Check your understanding
**1)** According to the article on branded residences, why are more and more developers exploring the hospitality/residential hybrid model? Answer in one to three sentences.
**2)** Decide whether each statement agrees with the article on branded residences. Answer yes or no and quote the words from the article that settle it.
(a) The InterContinental Residences Halong Bay project includes 101 residential units.
(b) In a stand-alone branded residence, a hotel is attached to the development.
(c) Five of the 17 Mandarin Oriental residences projects under development are stand-alones.
**3)** Copy the article on branded residences word for word from "In Asia-Pacific, international" up to and including "of the model.".

In Asia-Pacific, international hotel brands account for more than 80 per cent of existing stock, Cooke continued, reflecting a rapid expansion of the model.

Residence living room at the Four Seasons One Dalton Street, Boston.

“While Four Seasons, Banyan Tree and Aman have blazed the trail with a large number of completed residences, future residences will tap into the extensive brand portfolios of the likes of the large international operators, Accor and Marriott, as well as growing activity from the region’s own Mandarin Oriental and Rosewood,” he said.

New destinations are also on the radar – such as the upcoming InterContinental Residences Halong Bay, Vietnam. Due for completion in 2023, the project comprises 101 residential units and a 175-key hotel on a four-hectare beachfront site facing the Unesco world heritage-listed Halong Bay. Drawing inspiration from ancient legend and the raw, striking surrounds of land, ocean and the Halong Bay islands, its key architectural features are inspired by tradition and context but reimagined through a contemporary lens.

Building on the success of the existing model, Cooke says that, looking forward, the pipeline of branded residences has a great diversity of compelling concepts.

“Aside from macroeconomic factors that have created a more robust platform for development, developers have been seeking ways to enhance their returns on investment, and the branded residence development model has a proven track record in that regard,” he said.

“As such, more and more developers are exploring this niche hospitality/residential hybrid model.”

Venturing into a new space known as “stand-alone” branded residences is Mandarin Oriental. Under this concept, there is no hotel attached to a development, although the property bears its name, and the brand provides management and resident services.

Adelina Wong Ettelson, global head of residences marketing for Mandarin Oriental Hotel Group, sees the concept as a natural extension of the business model for both hotels and developers.

Residences at Mandarin Oriental in Bangkok.

Of the 17 Mandarin Oriental residences projects currently under development, three are stand-alones.

“As we grow and evolve, there is even more demand fromour loyal Mandarin Oriental fanbasein markets where it may not make sense to have a hotel,” Wong Ettelson says.

Data items:

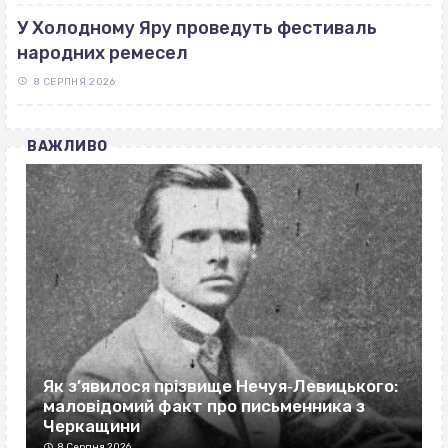
У Холодному Яру проведуть фестиваль
народних ремесел
8 СЕРПНЯ 2026
ВАЖЛИВО
Як з’явилося прізвище Нечуя‐Левицького:
маловідомий факт про письменника з
Черкащини
8 Серпня 2026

Exercise solutions
**1)** Developers have been looking for ways to improve their returns on investment, and the branded residence model has a proven track record of doing that. Macroeconomic factors have also created a more robust platform for development.

**2)**
(a) Yes: "the project comprises 101 residential units and a 175-key hotel"
(b) No: "there is no hotel attached to a development"
(c) No: "three are stand-alones"

**3)**
In Asia-Pacific, international hotel brands account for more than 80 per cent of existing stock, Cooke continued, reflecting a rapid expansion of the model.